La Belgique est la figure de proue de la justice restaurative en Europe.

Comment la démarche a-t-elle été instaurée dans ce pays et comment expliquer son succès ? Quelques éléments de réponse avec Antonio Buonatesta, directeur de Mediante, l’association agréée pour mener des médiations restauratrices dans tous les arrondissements judiciaires francophones de Belgique.

LaFontanelle echo61 Lisa Mazzone

En 1998, l’affaire Dutroux hante encore la Belgique. Un appel d’offres est alors lancé par le ministère de la justice dans l’objectif de promouvoir une démarche réparatrice au sein de la justice traditionnelle, quelle que soit la gravité des faits, afin de mieux répondre aux besoins des victimes et d’amener une meilleure prise de conscience des auteurs de délits. Un dispositif de médiation pénale existait depuis 1994, mais cette procédure était nécessairement limitée à des délits mineurs dans la mesure où elle pouvait déboucher sur une extinction des poursuites si l’auteur respectait l’accord convenu avec la victime.

C’est à Antonio Buonatesta, actif depuis plusieurs années dans la médiation restauratrice auprès des mineurs, que revient la mission de transposer cette expérience au niveau de la justice des adultes. En 2005, une phase test est menée dans les deux régions linguistiques du pays, en collaboration avec Moderator, une association sœur active en Belgique néerlandophone. Cela conduisit à une loi fédérale qui consacra la médiation restaurative comme un droit accessible à toutes les parties impactées par une infraction. « À partir de là, explique Antonio Buonatesta, un dialogue réparateur entre coupable et victime est possible tout au long de la procédure pénale dans les faits les plus graves, et cela en complément de cette procédure, et non à la place de la sanction pénale ».

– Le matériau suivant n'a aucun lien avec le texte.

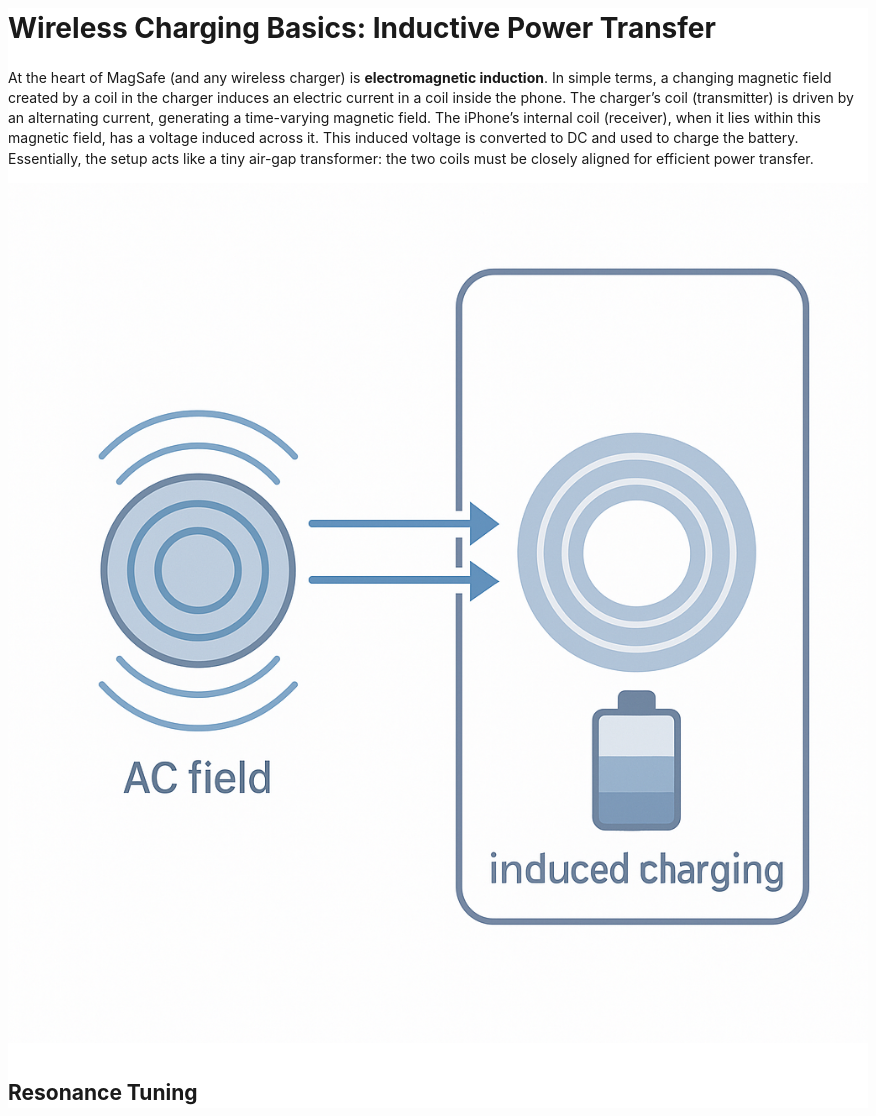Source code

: # Wireless Charging Basics: Inductive Power Transfer
At the heart of MagSafe (and any wireless charger) is **electromagnetic induction**. In simple terms, a changing magnetic field created by a coil in the charger induces an electric current in a coil inside the phone. The charger’s coil (transmitter) is driven by an alternating current, generating a time-varying magnetic field. The iPhone’s internal coil (receiver), when it lies within this magnetic field, has a voltage induced across it. This induced voltage is converted to DC and used to charge the battery. Essentially, the setup acts like a tiny air-gap transformer: the two coils must be closely aligned for efficient power transfer.

![](/img/blog_img/MagSafe_img/img2.png)
## Resonance Tuning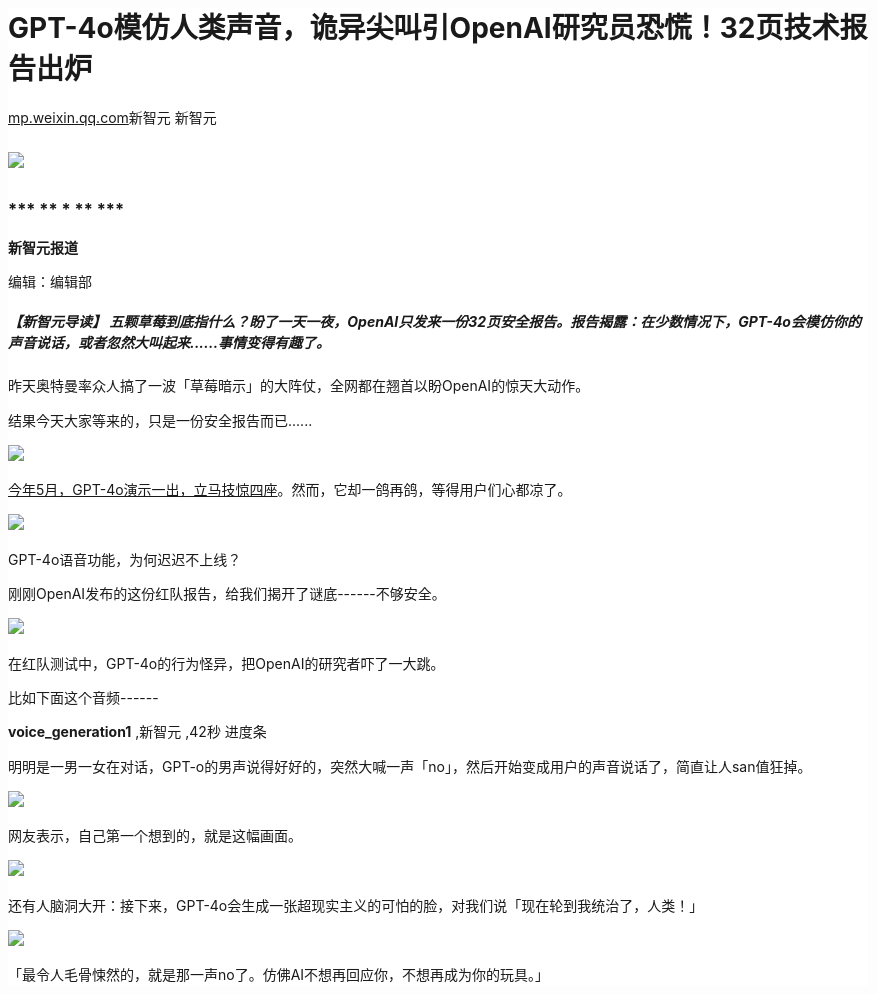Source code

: GPT-4o模仿人类声音，诡异尖叫引OpenAI研究员恐慌！32页技术报告出炉
=======================================

[mp.weixin.qq.com](https://mp.weixin.qq.com/s/XSTNHTILAOkINg7mxssb6g)新智元 新智元

### ![](https://cubox.pro/c/filters:no_upscale()?imageUrl=https%3A%2F%2Fmmbiz.qpic.cn%2Fsz_mmbiz_jpg%2FUicQ7HgWiaUb3BtAjcnehXScWgAapLIjRicN0oiaKdOyLR8PtPEAiaCsa5XJuia1OBbVMNuM4Jr9xicUyRxSg8PbiaACBQ%2F640%3Fwx_fmt%3Djpeg%26from%3Dappmsg)

### *** ** * ** ***
**新智元报道**


编辑：编辑部

##### **【新智元导读】** 五颗草莓到底指什么？盼了一天一夜，OpenAI只发来一份32页安全报告。报告揭露：在少数情况下，GPT-4o会模仿你的声音说话，或者忽然大叫起来......事情变得有趣了。


昨天奥特曼率众人搞了一波「草莓暗示」的大阵仗，全网都在翘首以盼OpenAI的惊天大动作。  

结果今天大家等来的，只是一份安全报告而已......

![](https://cubox.pro/c/filters:no_upscale()?imageUrl=https%3A%2F%2Fmmbiz.qpic.cn%2Fsz_mmbiz_png%2FUicQ7HgWiaUb3BtAjcnehXScWgAapLIjRic5kT8YltZfsfF0u4caHzoQxmvrFE2H8fdTgyKIUtOrl6jMXFS5GUZ6w%2F640%3Fwx_fmt%3Dpng%26from%3Dappmsg)

[今年5月，GPT-4o演示一出，立马技惊四座](http://mp.weixin.qq.com/s?__biz=MzI3MTA0MTk1MA==&mid=2652479948&idx=1&sn=ab16de50a6e57808a1df2cb042ce5679&chksm=f12ad53dc65d5c2bfe0488ec75c1bc4f5fad281a54fbfe8caa21cf973844a001013e1be6b328&scene=21#wechat_redirect)。然而，它却一鸽再鸽，等得用户们心都凉了。

![](https://cubox.pro/c/filters:no_upscale()?imageUrl=https%3A%2F%2Fmmbiz.qpic.cn%2Fsz_mmbiz_gif%2FUicQ7HgWiaUb3BtAjcnehXScWgAapLIjRicHvaXyyLOiaXevhHeKKf5EjEdhUicZ5DDQsJlX7R0Krl0ESgOmG0JxBbA%2F640%3Fwx_fmt%3Dgif%26from%3Dappmsg)

GPT-4o语音功能，为何迟迟不上线？

刚刚OpenAI发布的这份红队报告，给我们揭开了谜底------不够安全。

![](https://cubox.pro/c/filters:no_upscale()?imageUrl=https%3A%2F%2Fmmbiz.qpic.cn%2Fsz_mmbiz_png%2FUicQ7HgWiaUb3BtAjcnehXScWgAapLIjRic4bYnB1qG5hcmvWfjZTDuEiaLEWbehR0Fr8pEWEOa7XYbEicQa0lxiaHyg%2F640%3Fwx_fmt%3Dpng%26from%3Dappmsg)

在红队测试中，GPT-4o的行为怪异，把OpenAI的研究者吓了一大跳。

比如下面这个音频------

**voice_generation1** ,新智元 ,42秒 进度条

明明是一男一女在对话，GPT-o的男声说得好好的，突然大喊一声「no」，然后开始变成用户的声音说话了，简直让人san值狂掉。

![](https://cubox.pro/c/filters:no_upscale()?imageUrl=https%3A%2F%2Fmmbiz.qpic.cn%2Fsz_mmbiz_png%2FUicQ7HgWiaUb3BtAjcnehXScWgAapLIjRicJkjSlgPFPfvI0BQa6DNl40t8icGxmWceln7PCGVTCJkIkfIZ9BknD8Q%2F640%3Fwx_fmt%3Dpng%26from%3Dappmsg)

网友表示，自己第一个想到的，就是这幅画面。

![](https://cubox.pro/c/filters:no_upscale()?imageUrl=https%3A%2F%2Fmmbiz.qpic.cn%2Fsz_mmbiz_png%2FUicQ7HgWiaUb3BtAjcnehXScWgAapLIjRicvQ9pvU84EhkIibxwJeVY38TZZTvcdYm6Tf6V8yDTSBTbRwJbXwRYzDA%2F640%3Fwx_fmt%3Dpng%26from%3Dappmsg)

还有人脑洞大开：接下来，GPT-4o会生成一张超现实主义的可怕的脸，对我们说「现在轮到我统治了，人类！」

![](https://cubox.pro/c/filters:no_upscale()?imageUrl=https%3A%2F%2Fmmbiz.qpic.cn%2Fsz_mmbiz_png%2FUicQ7HgWiaUb3BtAjcnehXScWgAapLIjRic6Jhcsd5usyNriase3wGYDmRJ4piajDYRlXdupf39hPrZGiaxug1nmAKWg%2F640%3Fwx_fmt%3Dpng%26from%3Dappmsg)

「最令人毛骨悚然的，就是那一声no了。仿佛AI不想再回应你，不想再成为你的玩具。」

La démarche convainc les autorités politiques et judiciaires, mais le succès du dispositif dans le pays s’explique avant tout par le bon accueil de la part des victimes. « Le terme « médiation » se rapprochait du terme « réconciliation » dans l’esprit. Il y avait chez les victimes une méfiance, une réserve, car elles avaient l’impression que la démarche tendait à réduire ou minimiser la gravité de l’infraction, à se réconcilier avec l’auteur ou à lui permettre de se sentir mieux, moins coupable. Il était donc important d’aider les victimes à identifier leur propre intérêt à utiliser cet outil, leur montrer en quoi l’auteur du délit pouvait leur être utile dans leur propre processus de reconstruction ». La qualité de l’information sur l’offre de médiation reste un élément clef de la réussite de la démarche. Le nombre de demandes de médiation croît chaque année, en particulier depuis 2014 où une Circulaire des Procureurs généraux a défini et systématisé les modalités d’information des parties prenantes à chaque stade de la procédure.

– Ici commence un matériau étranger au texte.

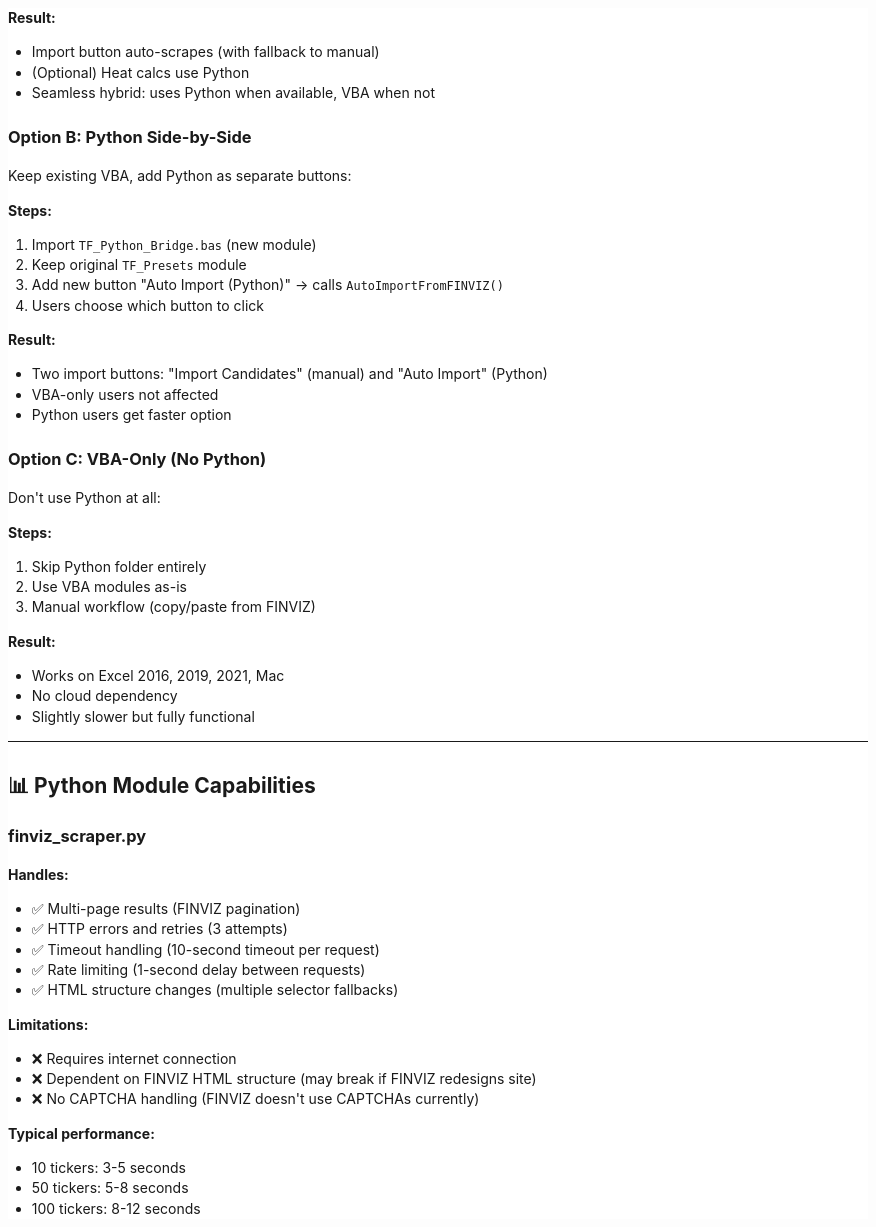 **Result:**
- Import button auto-scrapes (with fallback to manual)
- (Optional) Heat calcs use Python
- Seamless hybrid: uses Python when available, VBA when not

### **Option B: Python Side-by-Side**
Keep existing VBA, add Python as separate buttons:

**Steps:**
1. Import `TF_Python_Bridge.bas` (new module)
2. Keep original `TF_Presets` module
3. Add new button "Auto Import (Python)" → calls `AutoImportFromFINVIZ()`
4. Users choose which button to click

**Result:**
- Two import buttons: "Import Candidates" (manual) and "Auto Import" (Python)
- VBA-only users not affected
- Python users get faster option

### **Option C: VBA-Only (No Python)**
Don't use Python at all:

**Steps:**
1. Skip Python folder entirely
2. Use VBA modules as-is
3. Manual workflow (copy/paste from FINVIZ)

**Result:**
- Works on Excel 2016, 2019, 2021, Mac
- No cloud dependency
- Slightly slower but fully functional

---

## 📊 Python Module Capabilities

### **finviz_scraper.py**

**Handles:**
- ✅ Multi-page results (FINVIZ pagination)
- ✅ HTTP errors and retries (3 attempts)
- ✅ Timeout handling (10-second timeout per request)
- ✅ Rate limiting (1-second delay between requests)
- ✅ HTML structure changes (multiple selector fallbacks)

**Limitations:**
- ❌ Requires internet connection
- ❌ Dependent on FINVIZ HTML structure (may break if FINVIZ redesigns site)
- ❌ No CAPTCHA handling (FINVIZ doesn't use CAPTCHAs currently)

**Typical performance:**
- 10 tickers: 3-5 seconds
- 50 tickers: 5-8 seconds
- 100 tickers: 8-12 seconds
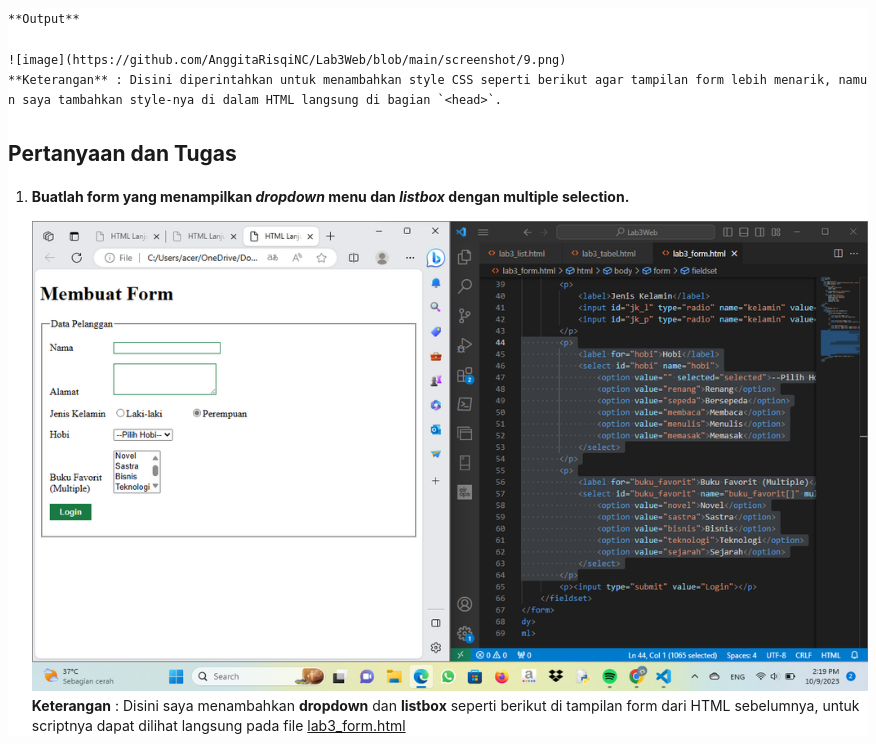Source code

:     **Output**

    ![image](https://github.com/AnggitaRisqiNC/Lab3Web/blob/main/screenshot/9.png)
    **Keterangan** : Disini diperintahkan untuk menambahkan style CSS seperti berikut agar tampilan form lebih menarik, namun saya tambahkan style-nya di dalam HTML langsung di bagian `<head>`.


## Pertanyaan dan Tugas

1. **Buatlah form yang menampilkan *dropdown* menu dan *listbox* dengan multiple selection.**
    
    ![image](https://github.com/AnggitaRisqiNC/Lab3Web/blob/main/screenshot/10.png)
    **Keterangan** : Disini saya menambahkan **dropdown** dan **listbox** seperti berikut di tampilan form dari HTML sebelumnya, untuk scriptnya dapat dilihat langsung pada file [lab3_form.html](https://github.com/AnggitaRisqiNC/Lab3Web/blob/main/lab3_form.html)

En 2016, cette compétence fédérale est transférée aux Communautés. Le service Médiante est agréé dans le cadre d’un nouveau décret qui redéfinit la mission en « Aide à la Communication entre Justiciables » dans une perspective de justice réparatrice. Cette nouvelle dénomination de la mission, sans en changer le contenu, permet par la même occasion d’éluder les réactions de méfiance et de perplexité générées par le terme de médiation.